* **JOB**: Among the lines of data below, reproduce only those from the one with "[610,994,893,1015] Wykonawca zobligowany" through the one with "[345,226,429,239] Admin edit", exactly as they stand, both ends included.

* **THE DATA**:
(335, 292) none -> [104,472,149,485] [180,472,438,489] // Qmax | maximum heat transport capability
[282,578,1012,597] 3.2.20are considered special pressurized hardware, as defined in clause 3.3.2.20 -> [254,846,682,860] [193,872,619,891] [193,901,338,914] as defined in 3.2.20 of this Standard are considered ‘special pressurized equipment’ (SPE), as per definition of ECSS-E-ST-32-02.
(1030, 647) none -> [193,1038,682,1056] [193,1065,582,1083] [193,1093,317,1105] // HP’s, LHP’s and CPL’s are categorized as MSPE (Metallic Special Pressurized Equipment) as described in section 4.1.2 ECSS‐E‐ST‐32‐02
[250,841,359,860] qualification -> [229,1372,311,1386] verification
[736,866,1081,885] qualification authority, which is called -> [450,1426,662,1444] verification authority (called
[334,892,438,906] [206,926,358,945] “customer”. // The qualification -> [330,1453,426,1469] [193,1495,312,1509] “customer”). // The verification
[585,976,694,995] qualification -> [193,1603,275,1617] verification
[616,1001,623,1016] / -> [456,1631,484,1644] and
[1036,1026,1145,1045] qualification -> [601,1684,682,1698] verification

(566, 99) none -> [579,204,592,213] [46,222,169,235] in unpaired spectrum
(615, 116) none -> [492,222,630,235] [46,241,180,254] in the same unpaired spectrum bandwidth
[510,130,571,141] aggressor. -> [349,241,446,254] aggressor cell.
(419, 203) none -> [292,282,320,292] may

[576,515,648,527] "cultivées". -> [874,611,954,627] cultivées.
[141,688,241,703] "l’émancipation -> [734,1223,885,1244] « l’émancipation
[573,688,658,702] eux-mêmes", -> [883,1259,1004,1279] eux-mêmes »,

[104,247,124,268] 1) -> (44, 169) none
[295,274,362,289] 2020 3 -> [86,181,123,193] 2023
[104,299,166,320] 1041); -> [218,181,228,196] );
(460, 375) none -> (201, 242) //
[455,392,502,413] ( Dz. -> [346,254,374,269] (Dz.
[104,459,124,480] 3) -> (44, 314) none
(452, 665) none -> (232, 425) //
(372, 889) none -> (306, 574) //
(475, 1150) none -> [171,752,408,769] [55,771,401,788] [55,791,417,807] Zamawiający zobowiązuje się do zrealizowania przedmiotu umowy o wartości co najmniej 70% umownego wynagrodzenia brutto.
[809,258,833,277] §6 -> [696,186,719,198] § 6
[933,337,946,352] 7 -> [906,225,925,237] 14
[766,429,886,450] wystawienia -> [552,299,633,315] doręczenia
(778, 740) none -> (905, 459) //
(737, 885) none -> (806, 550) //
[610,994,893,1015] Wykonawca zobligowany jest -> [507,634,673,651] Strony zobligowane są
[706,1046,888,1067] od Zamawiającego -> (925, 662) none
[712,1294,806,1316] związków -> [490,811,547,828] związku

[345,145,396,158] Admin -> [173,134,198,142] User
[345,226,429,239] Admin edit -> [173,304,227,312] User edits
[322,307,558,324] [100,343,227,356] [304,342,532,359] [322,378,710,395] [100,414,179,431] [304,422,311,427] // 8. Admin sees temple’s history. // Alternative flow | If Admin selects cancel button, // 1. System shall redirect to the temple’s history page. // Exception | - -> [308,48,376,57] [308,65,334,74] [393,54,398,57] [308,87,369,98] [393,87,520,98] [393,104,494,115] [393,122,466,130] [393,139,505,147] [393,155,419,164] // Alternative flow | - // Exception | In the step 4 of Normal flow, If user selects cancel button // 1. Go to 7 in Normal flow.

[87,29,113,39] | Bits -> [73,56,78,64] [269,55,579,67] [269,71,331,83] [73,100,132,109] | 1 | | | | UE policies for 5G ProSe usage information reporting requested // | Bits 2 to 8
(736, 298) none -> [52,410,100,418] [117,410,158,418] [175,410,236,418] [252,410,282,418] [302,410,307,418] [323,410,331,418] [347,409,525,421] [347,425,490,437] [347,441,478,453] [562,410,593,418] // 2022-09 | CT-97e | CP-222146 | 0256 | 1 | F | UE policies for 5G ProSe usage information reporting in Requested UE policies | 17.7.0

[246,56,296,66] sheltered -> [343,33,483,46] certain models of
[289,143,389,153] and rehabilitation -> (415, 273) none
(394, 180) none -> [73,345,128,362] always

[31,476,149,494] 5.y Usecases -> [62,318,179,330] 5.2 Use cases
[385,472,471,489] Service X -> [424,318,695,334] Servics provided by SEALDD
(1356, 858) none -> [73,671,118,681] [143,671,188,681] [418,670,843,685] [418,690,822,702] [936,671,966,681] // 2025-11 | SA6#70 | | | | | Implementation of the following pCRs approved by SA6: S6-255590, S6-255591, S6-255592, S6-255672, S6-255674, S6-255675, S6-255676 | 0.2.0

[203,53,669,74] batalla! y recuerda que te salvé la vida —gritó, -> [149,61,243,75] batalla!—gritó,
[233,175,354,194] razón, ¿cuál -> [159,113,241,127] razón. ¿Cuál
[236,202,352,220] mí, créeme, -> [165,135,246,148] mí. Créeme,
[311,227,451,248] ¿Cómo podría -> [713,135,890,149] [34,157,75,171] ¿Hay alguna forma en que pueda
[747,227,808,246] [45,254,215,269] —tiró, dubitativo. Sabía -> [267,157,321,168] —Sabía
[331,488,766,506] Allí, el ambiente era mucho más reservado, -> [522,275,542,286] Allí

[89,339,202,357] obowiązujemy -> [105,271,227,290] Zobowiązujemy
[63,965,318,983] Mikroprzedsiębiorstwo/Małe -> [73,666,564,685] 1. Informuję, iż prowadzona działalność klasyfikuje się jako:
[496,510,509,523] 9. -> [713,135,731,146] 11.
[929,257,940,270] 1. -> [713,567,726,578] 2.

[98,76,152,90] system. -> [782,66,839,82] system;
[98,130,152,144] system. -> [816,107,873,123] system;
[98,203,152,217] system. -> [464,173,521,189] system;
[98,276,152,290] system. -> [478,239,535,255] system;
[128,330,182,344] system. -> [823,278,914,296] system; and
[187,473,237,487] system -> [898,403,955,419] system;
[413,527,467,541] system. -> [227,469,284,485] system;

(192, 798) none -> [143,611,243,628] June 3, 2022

* **TASK ANSWER**:
[610,994,893,1015] Wykonawca zobligowany jest -> [507,634,673,651] Strony zobligowane są
[706,1046,888,1067] od Zamawiającego -> (925, 662) none
[712,1294,806,1316] związków -> [490,811,547,828] związku

[345,145,396,158] Admin -> [173,134,198,142] User
[345,226,429,239] Admin edit -> [173,304,227,312] User edits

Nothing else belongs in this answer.